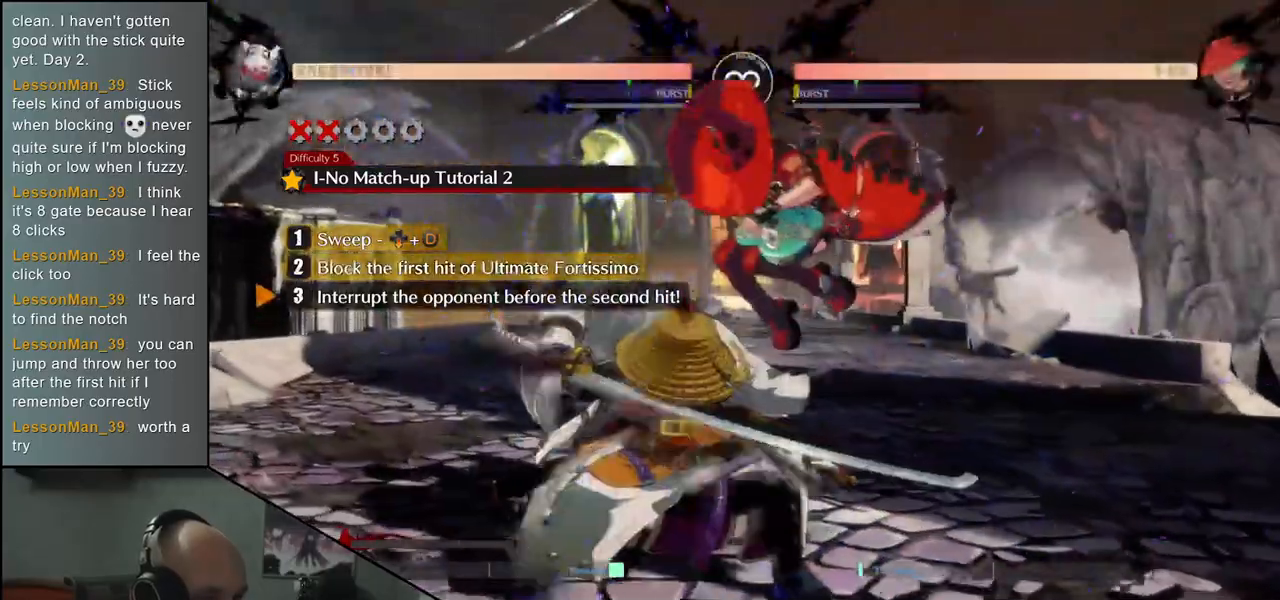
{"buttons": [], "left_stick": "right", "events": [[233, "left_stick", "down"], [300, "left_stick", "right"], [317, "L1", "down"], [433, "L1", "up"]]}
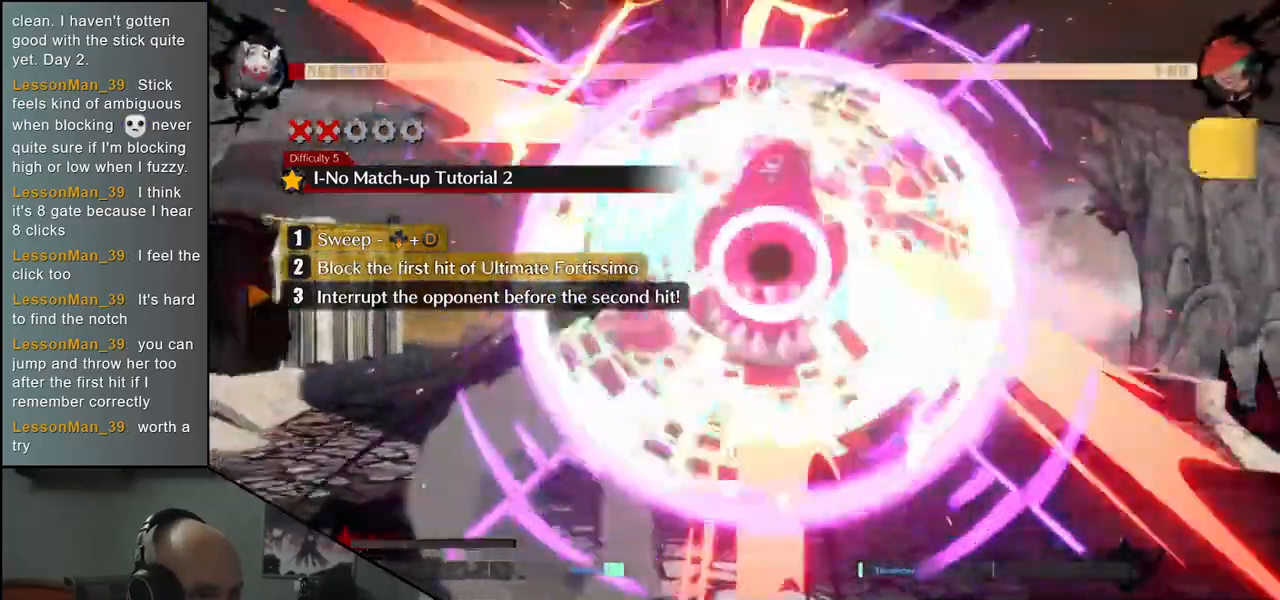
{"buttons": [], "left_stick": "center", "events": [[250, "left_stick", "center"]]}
=-=-=-=-=
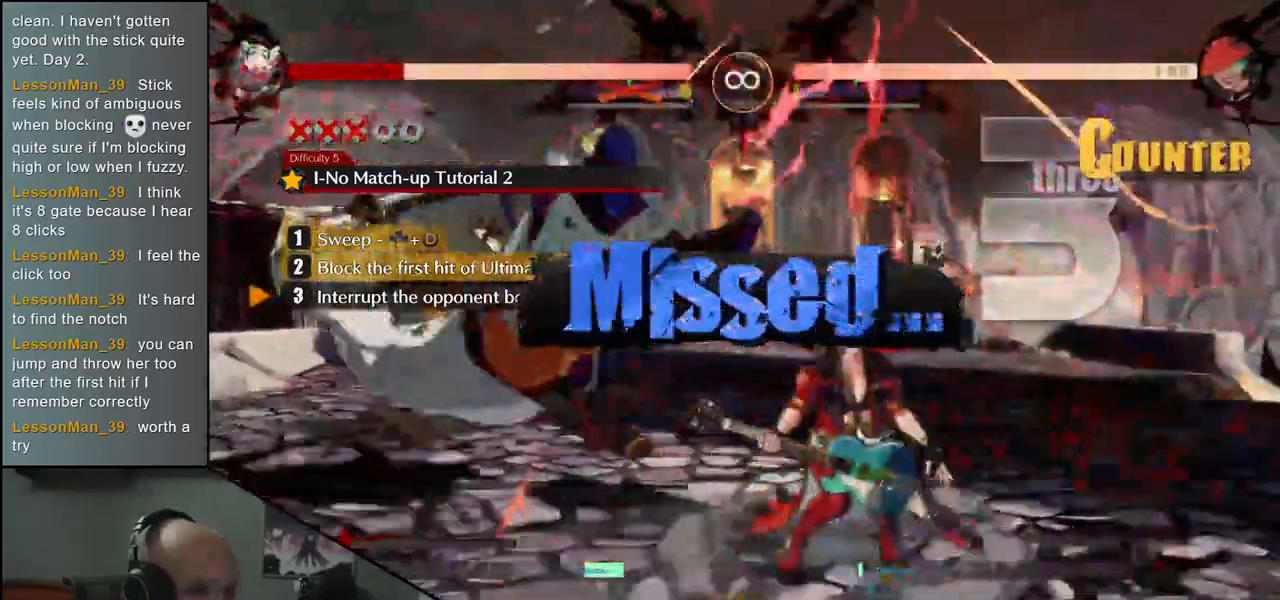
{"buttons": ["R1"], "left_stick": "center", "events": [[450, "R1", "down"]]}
=-=-=-=-=
Task: Would you give the number of lines above that hold "down"? Only the number is needed.

Task solution: 2